2026年12月期の連結業績予想では、売上高は前期比3.9%増の1兆4,915億円、調整後営業利益は3.6%減の1,526億円、親会社の所有者に帰属する当期純利益は8.9%減の697億円を見込んでいます。 日本事業は引き続き堅調な成長が見込まれるものの、不安定な国際情勢による経済環境の不透明感が続く見通しです。 配当については、2025年度、2026年度ともに無配を継続する方針です。

7. その他の重要事項

  • セグメント別業績:
    • 日本: 売上総利益6.2%増、調整後営業利益6.1%増と堅調。
    • Americas: 売上総利益5.6%減、調整後営業利益3.8%減。

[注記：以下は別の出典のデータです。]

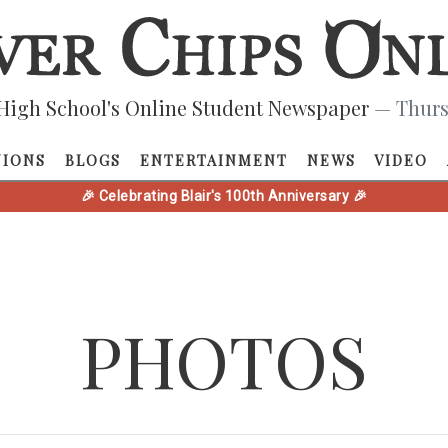
High School's Online Student Newspaper
— Thurs
NIONS
BLOGS
ENTERTAINMENT
NEWS
VIDEO
🎉 Celebrating Blair's 100th Anniversary 🎉
PHOTOS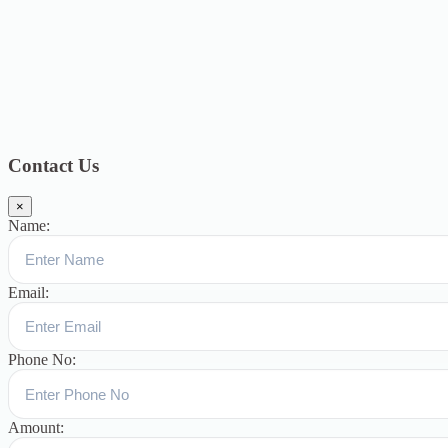
2018
12
July 2018
12
Categories
Topics
Blog
391
Uncategorized
244
blogs
16
womens-day
5
ஆட்டிசம்
குழந்தைகளுக்கான சிறப்புபள்ளி
5
Blogs
3
Contact Us
×
Name:
Email:
Phone No:
Amount:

米ドル高の影響や一部子会社売却の影響。
    • EMEA: 売上総利益1.0%増、調整後営業利益12.0%減。為替影響はあったものの、内部投資による販管費増加が影響。
    • APAC: 売上総利益7.9%減、調整後営業利益159.0%増。販管費抑制により収益性が改善。
  • 配当方針: 2025年度、2026年度ともに無配。
  • 株主還元施策: 記載なし。
  • M&Aや大型投資: 記載なし。
  • 人員・組織変更: 記載なし。